Les États-Unis avaient signalé que la Russie avait testé en 2020 ce qui semblait être une arme antisatellite en orbite. En 2024, des responsables de l’administration Biden ont accusé la Russie de déployer des armes antisatellites opérationnelles. La même année, le représentant Mike Turner (R-Ohio) a également rendu publique une évaluation du gouvernement américain selon laquelle la Russie pourrait placer une arme nucléaire dans l’espace. Une explosion nucléaire en orbite terrestre basse pourrait mettre en danger des milliers d’engins, notamment les satellites Starlink, les satellites espions américains, les satellites chinois et l’International Space Station.

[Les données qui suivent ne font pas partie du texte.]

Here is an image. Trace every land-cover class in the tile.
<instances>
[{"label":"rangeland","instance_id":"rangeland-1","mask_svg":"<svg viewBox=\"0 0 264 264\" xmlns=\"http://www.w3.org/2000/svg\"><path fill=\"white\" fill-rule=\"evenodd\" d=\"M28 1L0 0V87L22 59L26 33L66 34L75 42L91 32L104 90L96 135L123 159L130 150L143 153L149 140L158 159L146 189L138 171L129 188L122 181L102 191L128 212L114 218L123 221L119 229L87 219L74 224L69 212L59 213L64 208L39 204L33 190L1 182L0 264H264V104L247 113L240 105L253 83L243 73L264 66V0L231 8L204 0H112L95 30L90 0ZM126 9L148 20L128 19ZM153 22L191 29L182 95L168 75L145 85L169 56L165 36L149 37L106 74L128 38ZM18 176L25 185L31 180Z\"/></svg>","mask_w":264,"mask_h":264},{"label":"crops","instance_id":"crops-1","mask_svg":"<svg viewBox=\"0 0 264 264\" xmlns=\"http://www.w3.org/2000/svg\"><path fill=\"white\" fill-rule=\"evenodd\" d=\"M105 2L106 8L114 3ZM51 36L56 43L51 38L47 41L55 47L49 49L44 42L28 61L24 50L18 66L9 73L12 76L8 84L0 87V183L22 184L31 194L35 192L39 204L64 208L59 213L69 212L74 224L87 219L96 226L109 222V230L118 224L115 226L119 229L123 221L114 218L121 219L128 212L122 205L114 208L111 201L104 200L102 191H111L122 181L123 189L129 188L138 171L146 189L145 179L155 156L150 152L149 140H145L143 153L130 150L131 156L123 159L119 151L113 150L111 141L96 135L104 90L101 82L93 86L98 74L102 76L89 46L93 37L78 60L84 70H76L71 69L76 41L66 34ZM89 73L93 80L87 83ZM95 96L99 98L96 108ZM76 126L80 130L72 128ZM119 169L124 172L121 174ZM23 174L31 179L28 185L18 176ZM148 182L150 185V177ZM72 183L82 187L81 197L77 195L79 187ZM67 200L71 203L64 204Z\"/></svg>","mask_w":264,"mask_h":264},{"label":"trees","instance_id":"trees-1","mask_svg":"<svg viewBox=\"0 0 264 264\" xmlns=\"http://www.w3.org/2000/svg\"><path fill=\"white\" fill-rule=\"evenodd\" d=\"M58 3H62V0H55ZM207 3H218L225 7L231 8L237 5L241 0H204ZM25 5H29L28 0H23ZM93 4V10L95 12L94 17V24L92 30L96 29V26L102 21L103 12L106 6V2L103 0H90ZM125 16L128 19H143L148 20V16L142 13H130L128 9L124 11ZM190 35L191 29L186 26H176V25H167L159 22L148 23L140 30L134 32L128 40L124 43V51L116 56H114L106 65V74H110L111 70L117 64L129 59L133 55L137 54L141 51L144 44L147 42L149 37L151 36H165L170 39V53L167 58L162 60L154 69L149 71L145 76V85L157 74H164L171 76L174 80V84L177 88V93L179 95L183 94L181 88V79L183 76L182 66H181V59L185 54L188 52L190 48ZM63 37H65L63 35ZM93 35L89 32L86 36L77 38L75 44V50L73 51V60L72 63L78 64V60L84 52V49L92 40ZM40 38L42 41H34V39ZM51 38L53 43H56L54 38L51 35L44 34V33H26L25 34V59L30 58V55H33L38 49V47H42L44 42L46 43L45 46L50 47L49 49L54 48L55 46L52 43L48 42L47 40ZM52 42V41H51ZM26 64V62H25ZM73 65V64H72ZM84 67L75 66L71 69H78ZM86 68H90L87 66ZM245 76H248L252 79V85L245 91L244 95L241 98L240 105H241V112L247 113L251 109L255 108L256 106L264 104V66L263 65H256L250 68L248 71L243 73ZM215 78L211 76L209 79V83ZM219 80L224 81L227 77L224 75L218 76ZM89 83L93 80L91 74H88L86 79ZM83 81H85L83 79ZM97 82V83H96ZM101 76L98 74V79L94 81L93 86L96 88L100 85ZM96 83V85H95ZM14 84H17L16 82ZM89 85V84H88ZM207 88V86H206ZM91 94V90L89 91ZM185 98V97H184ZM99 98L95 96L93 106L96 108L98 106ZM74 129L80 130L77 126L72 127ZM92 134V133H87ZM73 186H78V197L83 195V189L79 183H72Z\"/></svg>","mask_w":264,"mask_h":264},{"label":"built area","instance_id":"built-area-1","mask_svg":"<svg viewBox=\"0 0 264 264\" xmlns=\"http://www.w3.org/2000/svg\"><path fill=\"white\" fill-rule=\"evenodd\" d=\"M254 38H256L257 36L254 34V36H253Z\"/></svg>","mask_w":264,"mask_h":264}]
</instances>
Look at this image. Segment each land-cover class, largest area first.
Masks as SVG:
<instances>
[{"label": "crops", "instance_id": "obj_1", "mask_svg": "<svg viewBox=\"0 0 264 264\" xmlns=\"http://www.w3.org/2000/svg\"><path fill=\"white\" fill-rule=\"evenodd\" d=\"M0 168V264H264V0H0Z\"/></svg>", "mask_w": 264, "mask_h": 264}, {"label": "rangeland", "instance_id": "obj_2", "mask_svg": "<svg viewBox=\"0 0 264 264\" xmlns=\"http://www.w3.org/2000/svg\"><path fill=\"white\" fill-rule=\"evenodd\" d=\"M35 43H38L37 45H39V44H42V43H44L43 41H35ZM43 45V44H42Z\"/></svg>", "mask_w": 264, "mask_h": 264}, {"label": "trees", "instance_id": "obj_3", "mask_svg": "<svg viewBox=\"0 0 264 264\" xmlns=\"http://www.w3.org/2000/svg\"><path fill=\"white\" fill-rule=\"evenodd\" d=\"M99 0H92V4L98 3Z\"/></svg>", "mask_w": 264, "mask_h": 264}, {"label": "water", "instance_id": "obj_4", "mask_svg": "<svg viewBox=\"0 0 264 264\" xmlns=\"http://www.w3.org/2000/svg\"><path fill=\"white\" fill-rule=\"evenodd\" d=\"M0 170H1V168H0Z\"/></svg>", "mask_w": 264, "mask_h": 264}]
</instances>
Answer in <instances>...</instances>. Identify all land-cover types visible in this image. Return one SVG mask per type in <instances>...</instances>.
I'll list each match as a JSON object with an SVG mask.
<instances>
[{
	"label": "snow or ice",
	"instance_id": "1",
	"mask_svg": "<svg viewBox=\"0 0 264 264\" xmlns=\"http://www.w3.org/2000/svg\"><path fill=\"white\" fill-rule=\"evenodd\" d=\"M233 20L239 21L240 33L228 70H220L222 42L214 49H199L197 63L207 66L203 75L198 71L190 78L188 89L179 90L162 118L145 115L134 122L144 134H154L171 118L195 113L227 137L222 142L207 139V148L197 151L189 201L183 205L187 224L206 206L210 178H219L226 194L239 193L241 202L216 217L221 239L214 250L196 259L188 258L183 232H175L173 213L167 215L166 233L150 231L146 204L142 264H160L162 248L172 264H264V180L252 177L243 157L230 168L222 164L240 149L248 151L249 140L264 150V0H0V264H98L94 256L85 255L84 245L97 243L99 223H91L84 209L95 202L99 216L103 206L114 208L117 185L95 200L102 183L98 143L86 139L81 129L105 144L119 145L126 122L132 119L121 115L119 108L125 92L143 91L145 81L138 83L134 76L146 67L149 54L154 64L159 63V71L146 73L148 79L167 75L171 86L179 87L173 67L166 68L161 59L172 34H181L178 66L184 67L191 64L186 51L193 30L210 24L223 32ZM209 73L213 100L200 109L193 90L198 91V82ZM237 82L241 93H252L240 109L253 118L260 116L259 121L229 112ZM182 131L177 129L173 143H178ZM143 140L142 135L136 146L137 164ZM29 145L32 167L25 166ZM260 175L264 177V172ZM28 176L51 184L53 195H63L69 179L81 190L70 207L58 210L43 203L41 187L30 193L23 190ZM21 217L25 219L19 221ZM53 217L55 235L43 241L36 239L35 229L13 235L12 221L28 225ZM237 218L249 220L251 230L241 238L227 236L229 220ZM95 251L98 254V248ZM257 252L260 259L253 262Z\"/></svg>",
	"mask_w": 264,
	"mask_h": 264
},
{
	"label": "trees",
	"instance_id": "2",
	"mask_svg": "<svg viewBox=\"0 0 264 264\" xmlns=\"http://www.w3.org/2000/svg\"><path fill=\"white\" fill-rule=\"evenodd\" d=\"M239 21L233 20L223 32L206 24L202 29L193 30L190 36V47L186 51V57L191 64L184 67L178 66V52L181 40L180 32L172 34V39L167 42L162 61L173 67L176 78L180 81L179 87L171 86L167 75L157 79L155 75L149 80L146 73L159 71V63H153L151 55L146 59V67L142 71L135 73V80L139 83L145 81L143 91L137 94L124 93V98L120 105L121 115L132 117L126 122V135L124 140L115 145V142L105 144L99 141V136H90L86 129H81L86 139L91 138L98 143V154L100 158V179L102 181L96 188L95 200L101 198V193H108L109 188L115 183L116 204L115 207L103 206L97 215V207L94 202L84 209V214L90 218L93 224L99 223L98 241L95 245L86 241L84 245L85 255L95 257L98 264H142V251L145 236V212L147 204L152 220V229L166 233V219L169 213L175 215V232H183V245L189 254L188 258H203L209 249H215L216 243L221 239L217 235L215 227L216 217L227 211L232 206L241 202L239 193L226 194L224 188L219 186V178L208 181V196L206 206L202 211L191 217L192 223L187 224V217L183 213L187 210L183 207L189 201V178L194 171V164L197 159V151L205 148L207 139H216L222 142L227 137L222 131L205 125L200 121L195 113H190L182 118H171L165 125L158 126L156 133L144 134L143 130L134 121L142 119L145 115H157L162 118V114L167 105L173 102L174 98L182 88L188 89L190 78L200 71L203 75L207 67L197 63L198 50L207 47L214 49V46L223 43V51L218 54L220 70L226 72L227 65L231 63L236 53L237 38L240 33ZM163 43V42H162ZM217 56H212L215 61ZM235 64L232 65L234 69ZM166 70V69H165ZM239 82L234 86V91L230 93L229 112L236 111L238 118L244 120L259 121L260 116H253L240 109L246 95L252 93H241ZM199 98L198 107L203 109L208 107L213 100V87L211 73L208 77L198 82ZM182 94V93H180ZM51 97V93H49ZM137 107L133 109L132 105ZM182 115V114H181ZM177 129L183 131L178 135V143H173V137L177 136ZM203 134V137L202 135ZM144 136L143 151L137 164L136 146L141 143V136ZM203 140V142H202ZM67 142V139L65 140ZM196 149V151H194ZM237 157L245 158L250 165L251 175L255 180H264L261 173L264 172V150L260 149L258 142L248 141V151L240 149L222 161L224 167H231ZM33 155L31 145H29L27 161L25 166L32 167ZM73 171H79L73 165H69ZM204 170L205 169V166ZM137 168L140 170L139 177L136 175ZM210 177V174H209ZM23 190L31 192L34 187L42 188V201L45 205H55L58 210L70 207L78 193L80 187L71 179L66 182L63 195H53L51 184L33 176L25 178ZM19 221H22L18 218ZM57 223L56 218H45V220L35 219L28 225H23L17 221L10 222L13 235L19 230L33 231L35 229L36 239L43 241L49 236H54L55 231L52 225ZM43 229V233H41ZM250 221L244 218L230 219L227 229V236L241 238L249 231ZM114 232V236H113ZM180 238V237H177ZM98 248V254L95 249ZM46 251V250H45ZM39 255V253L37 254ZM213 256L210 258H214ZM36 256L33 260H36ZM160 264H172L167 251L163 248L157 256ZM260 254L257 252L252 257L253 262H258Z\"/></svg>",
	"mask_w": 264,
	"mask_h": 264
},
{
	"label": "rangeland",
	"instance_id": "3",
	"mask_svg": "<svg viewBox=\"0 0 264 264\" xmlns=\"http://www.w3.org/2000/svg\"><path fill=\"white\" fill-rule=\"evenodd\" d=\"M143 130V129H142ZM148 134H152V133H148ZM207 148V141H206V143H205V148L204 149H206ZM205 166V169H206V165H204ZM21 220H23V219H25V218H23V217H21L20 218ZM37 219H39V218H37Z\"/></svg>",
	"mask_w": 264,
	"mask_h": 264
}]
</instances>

Les responsables américains s’inquiètent également des satellites chinois dotés d’une grande capacité de manœuvre. Des données en sources ouvertes montrent que des satellites chinois se sont approchés de moyens militaires américains, probablement à des fins de surveillance. Le rapport Space Threat Assessment 2025 du Center for Strategic and International Studies a indiqué que ces capacités pourraient évoluer vers un puissant arsenal contre-spatial orbital. Meink a lui aussi justifié le déploiement américain par les systèmes que la Chine et la Russie développent depuis plus d’une décennie.
Les armes spatiales peuvent inclure des systèmes à énergie dirigée tels que des lasers, des brouilleurs de fréquences radio et des armes cinétiques qui détruisent physiquement leurs cibles. Le général Chance Saltzman avait déclaré en 2025 que d’autres pays développaient les six catégories, tandis que les États-Unis ne travaillaient pas encore sur chacune d’entre elles. En juin, la Space Force avait déclaré opérationnel Meadowlands, un brouilleur de satellites mobile basé au sol, qui constitue son premier système d’armes officiellement reconnu.
Victoria Samson a estimé que les systèmes annoncés pourraient être des brouilleurs placés en orbite. Clayton Swope a quant à lui déclaré que l’annonce restait trop vague pour être dissuasive et que les cibles des armes ainsi que leurs conditions d’utilisation étaient inconnues. Les gouvernements chinois et russe n’ont pas réagi dans l’immédiat lundi.
Pourquoi est-ce important ?
Cette confirmation montre que l’espace est désormais considéré non seulement comme un domaine fournissant des services de soutien, mais aussi comme un théâtre d’affrontement militaire direct. Cette évolution révèle que la réponse des États-Unis aux capacités antisatellites russes et chinoises ne se limite désormais plus aux brouilleurs basés au sol, tout en concernant les systèmes militaires de communication et de surveillance ainsi que les milliers d’engins utilisant les mêmes orbites. Cependant, comme le type de ces systèmes, l’état des essais, leurs cibles et leurs conditions d’utilisation n’ont pas été divulgués, il est impossible d’évaluer de manière indépendante la valeur dissuasive du déploiement et ses risques potentiels. Cette incertitude, tout en permettant de garder secrètes les capacités sensibles, laisse sans réponse la question de savoir comment une intervention en orbite serait détectée et dans quelles circonstances elle serait considérée comme un acte hostile.